**EXERCISE OBJECTIVE**
Using the records below, copy every line that holds the string "lines".
--- START ---
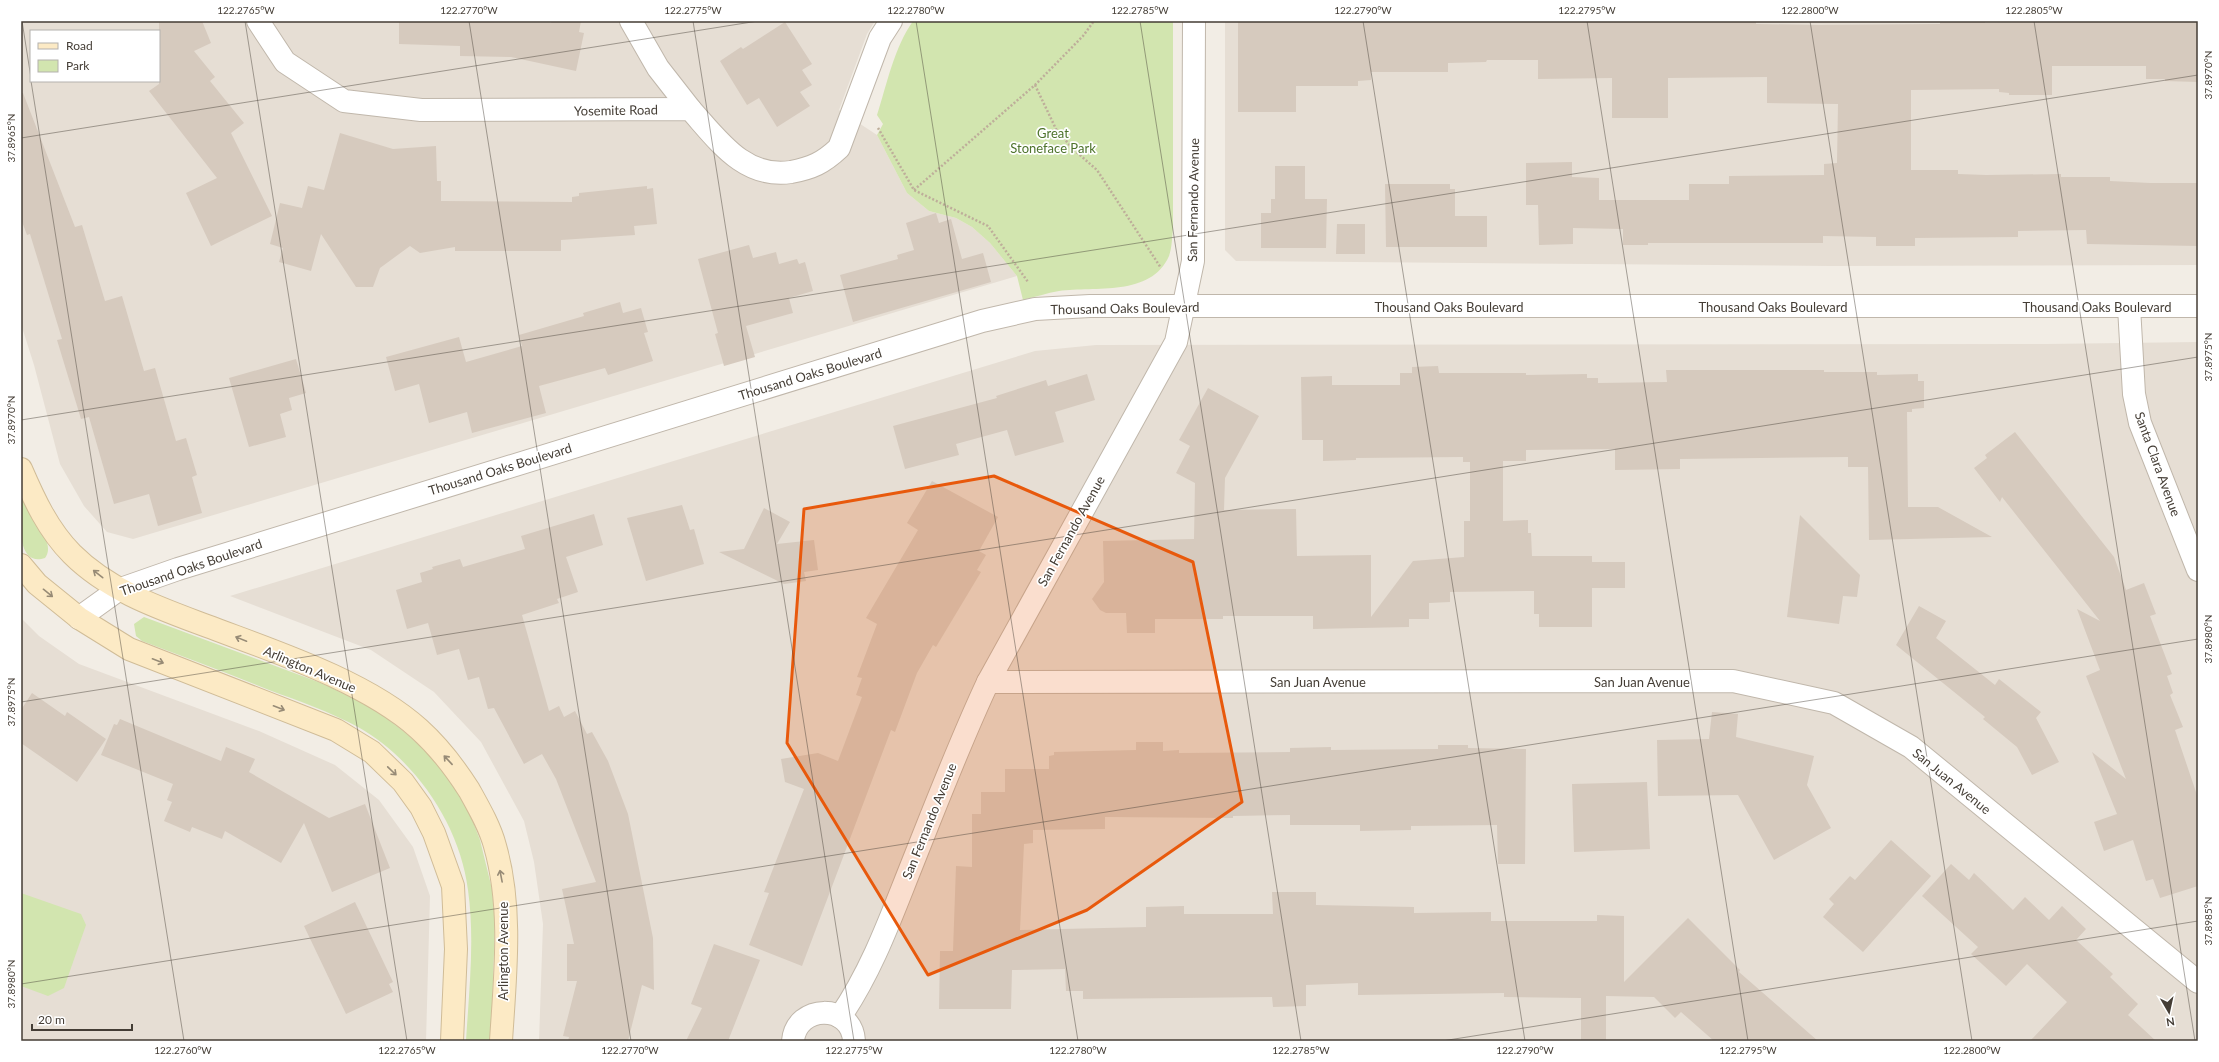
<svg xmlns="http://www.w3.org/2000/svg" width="2219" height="1062" viewBox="0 0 2219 1062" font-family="Lato,sans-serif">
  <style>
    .residential { fill: #e6ded4; fill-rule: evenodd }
    .green { fill: #d2e5af }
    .building { fill: #d6cabe }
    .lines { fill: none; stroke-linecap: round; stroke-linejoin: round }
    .minor-casing { stroke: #c0b7ab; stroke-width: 24 }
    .secondary-casing { stroke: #d0bc97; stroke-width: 24 }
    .path { stroke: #beae9a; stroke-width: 2.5; stroke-dasharray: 2 2; stroke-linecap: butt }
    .minor { stroke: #fff; stroke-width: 22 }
    .secondary { stroke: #fceac5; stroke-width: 22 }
    .oneway { stroke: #978b76 }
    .marked { fill: #e8590c; fill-opacity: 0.2; stroke: #e8590c; stroke-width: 3; stroke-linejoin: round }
    .ticks { fill: none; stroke: #443d35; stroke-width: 1; stroke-opacity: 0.45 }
    .labels { text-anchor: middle; stroke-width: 3.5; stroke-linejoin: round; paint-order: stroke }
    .street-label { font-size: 13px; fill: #443d35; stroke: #fff }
    .park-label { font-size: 13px; fill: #4d732b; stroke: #fff }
    .neatline { fill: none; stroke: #443d35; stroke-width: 1.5 }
    .ticks-label { font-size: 10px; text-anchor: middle; fill: #443d35 }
  </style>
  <rect width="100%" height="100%" fill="#f2ede5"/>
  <g class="residential">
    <path d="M21 21H875L867 34 839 110 877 135 907 193 929 211 956 218 972 227 990 243 1017 276 133 539 107 532 84 506 60 464 34 365 21 324ZM31 31H159V81H31Z"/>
    <path d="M1225 21H2198V265L1831 266 1236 261 1225 250Z"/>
    <path d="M2198 342V1041H539L543 924 534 862 524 821 481 742 434 692 371 650 230 596 1035 351 1096 345 2047 344Z"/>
    <path d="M21 618 39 636 79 664 259 731 335 765 379 800 413 847 430 896 426 1041H21Z"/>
  </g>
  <g class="green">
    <path d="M913 21H1173V229C1172 237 1172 248 1169 256 1151 297 1095 286 1059 291 1047 293 1035 297 1023 300L1017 276 990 243 972 227 956 218 929 211 907 193 877 135 883 124 877 115C887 84 894 48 913 21Z"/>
    <path d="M21 496C28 511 43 529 47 543 49 549 48 554 45 558 14 568 21 514 21 496Z"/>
    <path d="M144 617 321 683 372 707 407 734 436 761 465 801 480 840 492 889 495 922 491 1041H466C469 991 475 940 468 890 460 825 415 759 358 727 330 712 299 701 269 690 227 673 184 657 142 641L136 636 134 624Z"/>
    <path d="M21 893 81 914 86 925 64 988 48 996 21 986Z"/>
  </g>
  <g class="building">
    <path d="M159 21H202L211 43 194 51 215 77 210 81 244 123 231 133 272 216 211 246 186 193 217 178 149 91 159 84Z"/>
    <path d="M399 21 551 23 552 21H581L579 32 584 33 576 71 511 57 460 56V46L399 44Z"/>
    <path d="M1238 21H1756V24L1819 25 1940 24V21H1985V23L2198 21V82L2165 81V79H2146V66H2052V95H2009V93L1999 92V89L1911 90V170H1958V174L1986 175 2061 174V177H2110V181L2150 183H2198V246L2087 244 2086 230 2018 231V237L1915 238V246H1876V237L1823 236V243H1648V245H1623V229L1573 228V244L1539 245 1538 205H1526V163L1572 162V177L1599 178V200H1689V184H1729V176L1824 175V164L1837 163 1838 104 1767 103V77L1668 78V118H1612V78L1538 79V60H1487L1486 62 1448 63V72H1371V80L1358 81V86H1296V112H1238Z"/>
    <path d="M785 22 812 64 802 70 812 85 800 92 810 106 777 127 759 98 747 105 720 61 741 47 743 49Z"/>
    <path d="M21 93H23L75 227 82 225 105 301 122 296 144 371 155 368 176 441 186 438 197 475 192 477 202 513 158 526 149 494 114 504 89 417 81 419 57 340 62 339 30 234 27 235 21 219Z"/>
    <path d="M340 133 393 149 436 146 437 181H441V201L572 202V197L579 196V193L647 186V189L653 188 657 224 634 226 635 235 561 240V251H455V247L420 253 410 246 380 268 373 287H356L321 234 311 271 279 262 283 248 270 244 280 203 302 208 308 186 324 190Z"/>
    <path d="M1275 166H1305V199H1327L1326 248H1261V213H1271V199H1275Z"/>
    <path d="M1385 184H1450V189H1455V216H1487V247H1386Z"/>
    <path d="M936 213 939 223 951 219 962 259 983 253 991 282 853 322 840 275 898 259 897 255 914 250 906 223Z"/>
    <path d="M1337 224H1365V254H1336Z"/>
    <path d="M749 245 753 258 776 252 779 264 797 259 799 264 805 262 813 291 789 298 793 313 746 326 755 357 724 366 715 334 718 333 698 259Z"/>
    <path d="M620 302 623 313 641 308 648 332 644 333 653 361 608 375 605 368 539 386 546 413 472 433 467 412 429 423 419 384 395 391 386 357 459 337 466 362 522 346 519 335 584 316 583 313Z"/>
    <path d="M296 359 306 393 289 398 292 410 280 414 286 437 249 447 229 378Z"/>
    <path d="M1438 366 1439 373H1526V375L1587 374V378H1598V383L1667 382 1666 370H1824V372H1877V375L1918 374V381H1924V408L1912 409V412H1907L1908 507H1938L1992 537 1869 540 1868 467H1848V457L1680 459V469L1615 470V449L1526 450V461H1503V521L1528 520V533H1531L1532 556H1592V562H1625V588H1592V627H1539V614H1534V591L1450 592V602L1429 603V619H1409V627L1313 629V616H1223V619H1155V633H1127L1126 613H1106L1100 610 1092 599 1104 582 1103 541 1194 539 1195 483 1176 473 1190 446 1179 440 1208 388 1259 416 1225 478 1224 510 1296 509 1297 556 1371 555V617L1413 561 1464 557V521H1470V462H1463V457L1356 458V460L1323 461V440H1302L1301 377 1332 376V385H1400V373H1412V367Z"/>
    <path d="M1087 374 1095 400 1055 412 1064 442 1015 456 1007 430 956 444 959 455 905 469 893 426 997 398 996 396 1046 380 1048 386Z"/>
    <path d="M2015 432 2114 557 2126 590 2144 583 2156 614 2150 616 2172 674 2167 676 2173 693 2170 695 2183 727 2175 730 2198 798V886L2160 898 2153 879 2146 881 2133 840 2104 851 2094 822 2117 814 2092 752 2126 779 2086 676 2100 670 2077 609 2100 621 2002 497 2000 502 1974 468 1987 458 1985 455Z"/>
    <path d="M932 481 998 517 979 551 986 555 977 570 981 572 936 647 933 645 917 673 895 732 891 730 802 966 749 945 769 893 764 892 804 789 785 782 781 759 818 753 838 761 862 697 856 695 862 678 857 677 877 624 866 618 918 530 907 523Z"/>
    <path d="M682 505 690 530 694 529 704 564 646 581 627 518Z"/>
    <path d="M764 508 790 522 777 544 814 540 818 570 804 572 806 581 784 584 719 552 744 549Z"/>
    <path d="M594 514 603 545 566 557 578 592 557 599 559 603 522 615 549 711 559 706 564 717 575 711 587 734 592 732 608 761 628 814 653 938 654 990 642 985 628 1041H568L569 1037 563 1036 577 981H567V944H574L562 889 596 882 556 779 542 754 524 764 494 708 488 709 479 677 468 680 459 649 437 655 428 623 407 629 396 590 422 582 420 573 433 569 432 567 460 559 463 567 525 549 521 536Z"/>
    <path d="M1800 515 1860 575 1857 597 1843 596 1839 624 1787 617Z"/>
    <path d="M1919 606 1946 621 1936 638 1995 685 1999 679 2041 712 2036 718 2059 762 2032 775 2017 747 1983 719 1985 717 1896 645Z"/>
    <path d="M32 693 65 716 67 712 106 739 77 782 21 743V710Z"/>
    <path d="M1712 712 1738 714 1736 737 1814 756 1807 785 1831 828 1774 860 1738 795 1658 796 1657 740 1709 739Z"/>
    <path d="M120 719 221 761 226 747 255 759 249 772 329 818 365 804 390 868 332 892 304 823 281 863 225 831 222 839 192 827 190 832 164 821 172 802 167 800 173 784 101 755 114 724 117 725Z"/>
    <path d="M1136 742H1163V751L1179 750V753L1290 752V748L1331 747V750L1438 749V745H1468V748L1526 749 1525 864H1498L1497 825 1411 826V830L1360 831V825H1290V815L1233 816V818L1105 817V829L1033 830V843L1024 844 1020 930 1146 927V907L1184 906V914H1273L1272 892H1316V905L1414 907V913L1491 912V921H1597V915L1624 916V982L1688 918 1740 970 1739 972 1818 1041H1714L1681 1012 1675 1018 1654 997 1606 996V1041H1581V998L1504 997V993L1358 995V983L1306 985V1006L1273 1007 1272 997 1083 999V991H1066L1065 969 1012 970 1011 1009H939L940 951H953L956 866 972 867V814H981V792H1005V769H1049V756L1054 755V752L1136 750Z"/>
    <path d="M1647 782 1650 849 1574 852 1572 784Z"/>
    <path d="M1891 840 1931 876 1863 952 1823 917 1834 904 1829 899 1850 876 1855 880Z"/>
    <path d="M1951 864 1969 880 1974 873 2013 910 2025 897 2049 920 2062 906 2086 929 2076 940 2113 974 2110 977 2138 1004 2128 1015 2156 1041H2030L2067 1002 2027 964 2006 986 1971 954 1978 947 1922 896Z"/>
    <path d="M355 902 393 982 389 984 393 992 346 1014 304 926Z"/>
    <path d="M714 944 760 960 728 1041H686L702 1008 691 1004Z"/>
  </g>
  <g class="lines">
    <defs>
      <g id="minor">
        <path d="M258 21 285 62 344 101 421 110 690 109C718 140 744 179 791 172 812 168 823 163 839 148L880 38 891 21"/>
        <path d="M631 21 658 68 690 109"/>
        <path d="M2129 307 2134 394 2140 423 2198 570"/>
        <path d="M79 618 118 590 178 569 982 321 1035 309 1090 306H2198"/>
        <path d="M988 682 1733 681 1834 703 1911 747 2198 982"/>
        <path d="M840 1017C870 973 888 925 907 877 933 812 958 746 988 682L1176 342 1193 261 1194 21"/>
        <path d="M793 1041C796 1004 852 1003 854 1041"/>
      </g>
      <g id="secondary">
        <path d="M21 469C34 499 48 530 72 554 109 591 159 608 207 626 273 651 366 681 419 729 439 747 455 768 469 790 479 808 490 827 495 846 513 909 505 977 501 1041"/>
        <path d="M21 565 37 584 79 618 129 649 336 730 372 752 403 782 421 807 434 833 453 886 456 949 452 1041"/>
      </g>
    </defs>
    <use href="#minor" class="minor-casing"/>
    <use href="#secondary" class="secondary-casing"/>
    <g class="path">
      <path d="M1035 85 1056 129 1073 149 1097 170 1161 268"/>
      <path d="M878 128 914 190 988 226 1028 282"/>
      <path d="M914 190 1035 85 1083 36 1094 21"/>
    </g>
    <use href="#minor" class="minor"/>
    <use href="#secondary" class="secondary"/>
  </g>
  <defs><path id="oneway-shaft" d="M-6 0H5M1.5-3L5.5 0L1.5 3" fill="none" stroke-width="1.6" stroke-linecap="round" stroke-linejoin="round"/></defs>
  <g class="oneway">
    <use href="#oneway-shaft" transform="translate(98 574) rotate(-142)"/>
    <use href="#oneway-shaft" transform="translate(48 593) rotate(39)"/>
    <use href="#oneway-shaft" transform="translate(241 639) rotate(-158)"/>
    <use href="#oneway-shaft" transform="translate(158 661) rotate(21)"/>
    <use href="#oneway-shaft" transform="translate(279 708) rotate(21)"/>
    <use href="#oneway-shaft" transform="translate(448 760) rotate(-133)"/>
    <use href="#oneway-shaft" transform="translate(392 771) rotate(44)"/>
    <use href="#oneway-shaft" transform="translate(501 876) rotate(-101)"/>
  </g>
  <path class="marked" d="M994 476 1193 562 1242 802 1087 910 928 975 787 743 804 509Z"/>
  <path class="ticks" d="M22 21 31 78M245 21 407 1041M469 21 631 1041M693 21 854 1041M916 21 1078 1041M1140 21 1301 1041M1363 21 1525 1041M1587 21 1748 1041M1810 21 1972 1041M2034 21 2195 1041M31 81 184 1041M21 138 758 21M21 420 2198 75M21 702 2198 357M21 984 2198 639M1442 1041 2198 921"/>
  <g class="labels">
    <g class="street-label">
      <text transform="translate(616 110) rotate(-1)" y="5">Yosemite Road</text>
      <text transform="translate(1193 200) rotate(-89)" y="5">San Fernando Avenue</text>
      <text x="1449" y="312">Thousand Oaks Boulevard</text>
      <text x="1773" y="312">Thousand Oaks Boulevard</text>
      <text x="2097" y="312">Thousand Oaks Boulevard</text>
      <text transform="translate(1125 308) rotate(-1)" y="5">Thousand Oaks Boulevard</text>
      <text transform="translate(810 374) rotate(-17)" y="5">Thousand Oaks Boulevard</text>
      <text transform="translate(2158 464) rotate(70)" y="5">Santa Clara Avenue</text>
      <text transform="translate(500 469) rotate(-17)" y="5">Thousand Oaks Boulevard</text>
      <text transform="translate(1071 531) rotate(-61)" y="5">San Fernando Avenue</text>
      <text transform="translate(191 567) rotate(-19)" y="5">Thousand Oaks Boulevard</text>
      <text transform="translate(310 669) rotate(23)" y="5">Arlington Avenue</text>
      <text x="1318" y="687">San Juan Avenue</text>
      <text x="1642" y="687">San Juan Avenue</text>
      <text transform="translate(1952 781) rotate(39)" y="5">San Juan Avenue</text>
      <text transform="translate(929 821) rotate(-68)" y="5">San Fernando Avenue</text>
      <text transform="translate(503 951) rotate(-90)" y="5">Arlington Avenue</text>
    </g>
    <g class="park-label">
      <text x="1053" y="138">Great<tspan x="1053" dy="15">Stoneface Park</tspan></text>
    </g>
  </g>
  <rect width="2219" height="1062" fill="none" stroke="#ffffff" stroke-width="44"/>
  <rect x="30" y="30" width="130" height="52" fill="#ffffff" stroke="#b4b1ae"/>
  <rect x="38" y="43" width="20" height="6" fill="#fceac5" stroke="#b4b1ae"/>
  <text x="66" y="50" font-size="12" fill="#443d35">Road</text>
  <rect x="38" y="60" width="20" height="12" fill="#d2e5af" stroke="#b4b1ae"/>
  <text x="66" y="70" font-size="12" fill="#443d35">Park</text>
  <g transform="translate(2169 1012) rotate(171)" stroke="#ffffff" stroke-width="3" paint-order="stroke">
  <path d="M0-3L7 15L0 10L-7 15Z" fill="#443d35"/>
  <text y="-6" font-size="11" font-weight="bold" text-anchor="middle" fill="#443d35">N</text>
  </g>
  <path d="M32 1024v6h100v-6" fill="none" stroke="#443d35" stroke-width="2"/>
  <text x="38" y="1024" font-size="12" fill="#443d35" stroke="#ffffff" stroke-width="3" paint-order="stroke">20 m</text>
  <rect x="22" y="22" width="2175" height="1018" class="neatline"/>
  <g class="ticks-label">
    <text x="246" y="14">122.2765°W</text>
    <text x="469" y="14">122.2770°W</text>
    <text x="693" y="14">122.2775°W</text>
    <text x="916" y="14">122.2780°W</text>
    <text x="1140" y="14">122.2785°W</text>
    <text x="1363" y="14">122.2790°W</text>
    <text x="1587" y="14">122.2795°W</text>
    <text x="1810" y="14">122.2800°W</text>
    <text x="2034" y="14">122.2805°W</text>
    <text transform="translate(2208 75) rotate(-90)" y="4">37.8970°N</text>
    <text transform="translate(11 138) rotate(-90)" y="4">37.8965°N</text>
    <text transform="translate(2208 357) rotate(-90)" y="4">37.8975°N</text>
    <text transform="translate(11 420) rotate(-90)" y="4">37.8970°N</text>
    <text transform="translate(2208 639) rotate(-90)" y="4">37.8980°N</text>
    <text transform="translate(11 702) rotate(-90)" y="4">37.8975°N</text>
    <text transform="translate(2208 921) rotate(-90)" y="4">37.8985°N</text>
    <text transform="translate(11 984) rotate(-90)" y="4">37.8980°N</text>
    <text x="183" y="1054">122.2760°W</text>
    <text x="407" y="1054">122.2765°W</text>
    <text x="630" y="1054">122.2770°W</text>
    <text x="854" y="1054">122.2775°W</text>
    <text x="1078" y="1054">122.2780°W</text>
    <text x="1301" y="1054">122.2785°W</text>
    <text x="1525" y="1054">122.2790°W</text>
    <text x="1748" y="1054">122.2795°W</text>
    <text x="1972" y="1054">122.2800°W</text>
  </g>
</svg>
--- END ---
**TASK ANSWER**
    .lines { fill: none; stroke-linecap: round; stroke-linejoin: round }
  <g class="lines">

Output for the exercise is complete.